Hinzu kommen die von Ihnen angesprochenen Probleme bei der Auszahlung der Mittel an die Kommunen. Das Auszahlungsverfahren ist viel zu kompliziert. So müssen die Kommunen die so genannte doppelte Zusätzlichkeit bei jeder einzelnen Maßnahme nachweisen. Doppelte Zusätzlichkeit bedeutet, dass die Investitionsmaßnahme bisher nicht geplant sein durfte und das Investitionsvolumen über den Investitionen der letzten Jahre liegen muss. Hier tragen die Kommunen das volle Risiko. Ab 2011 prüft der Bund, ob diese Vorgaben eingehalten wurden. Bei Verstößen müssen die Kommunen die Mittel zurückzahlen. Darüber hinaus können die Konjunkturmittel nur für ausgewählte Investitionen eingesetzt werden, an Bildungseinrichtungen beispielsweise nur für energetische Maßnahmen oder für Maßnahmen der Barrierefreiheit. So können in einer Schule zwar neue Fenster oder eine neue Heizung eingebaut werden, es dürfen aber nicht die meist notwendigen Malerarbeiten aus den Konjunkturmitteln finanziert werden. Solche Bestimmungen können sich nur Bürokraten ausdenken, die noch nie konkret vor Ort tätig waren.
DIE LINKE hat deshalb die pauschale Zuweisung der Konjunkturmittel an die Kommunen gefordert.

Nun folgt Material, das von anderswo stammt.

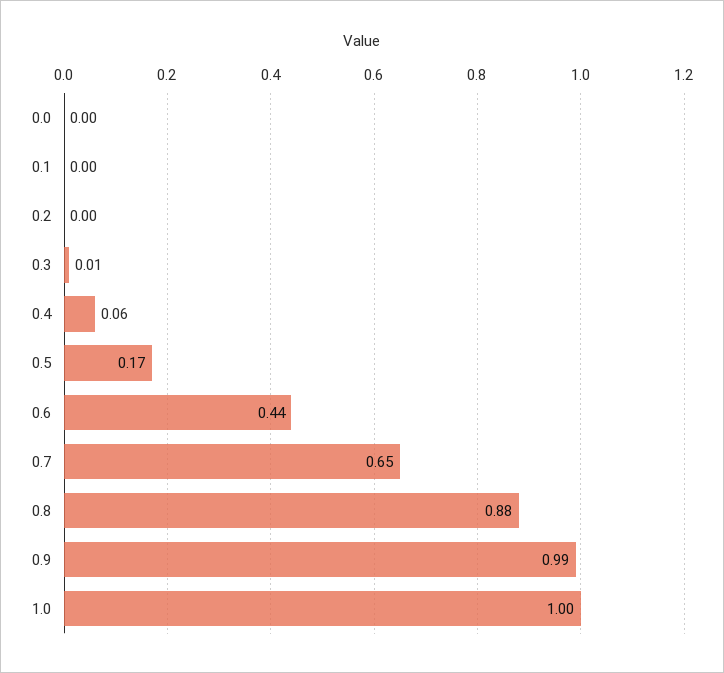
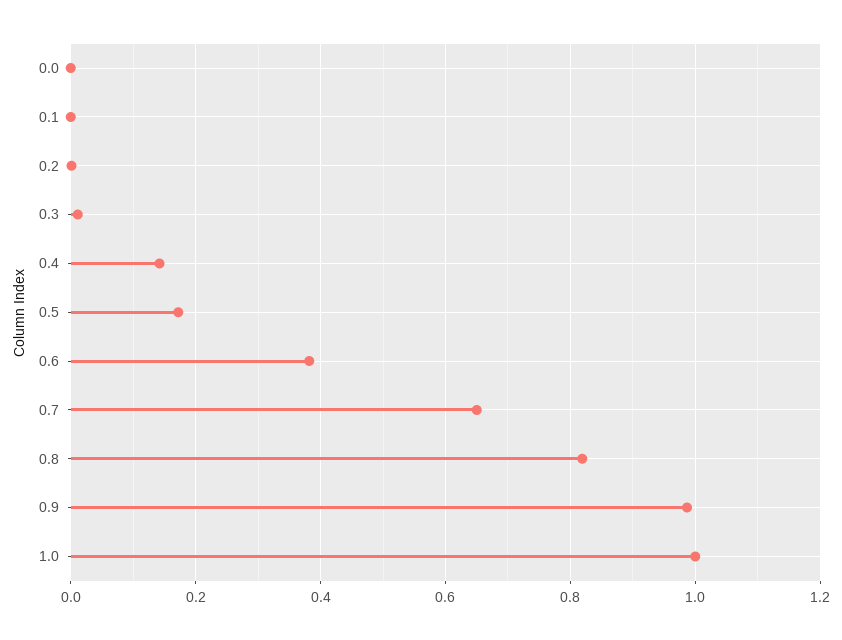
0.4: 0.06 -> 0.14
0.6: 0.44 -> 0.38
0.8: 0.88 -> 0.82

Die Kommunen hätten dann selbst entscheiden können, für welche Investitionsmaßnahmen die Mittel eingesetzt werden. Die Effekte, die mit dem Konjunkturprogramm verfolgt werden, nämlich zusätzliche Aufträge für die Wirtschaft auf den Weg zu bringen, wären auch bei dieser pauschalierten Mittelbereitstellung erreichbar gewesen. Doch der Bund und die Landes-CDU haben die Forderung der LINKEN zurückgewiesen. Jetzt muss zumindest gesichert werden, dass das Auszahlungsverfahren entbürokratisiert wird und die Gefahr der Zurückzahlung der Mittel ab 2011 gemindert wird. DIE LINKE wird hier die Kommunen bei ihren berechtigten Forderungen unterstützen. Sollte DIE LINKE nach den Landtagswahlen die Landesregierung mitstellen, wäre dies bestimmt unkompliziert möglich. Doch diese Entscheidung trifft der Wähler.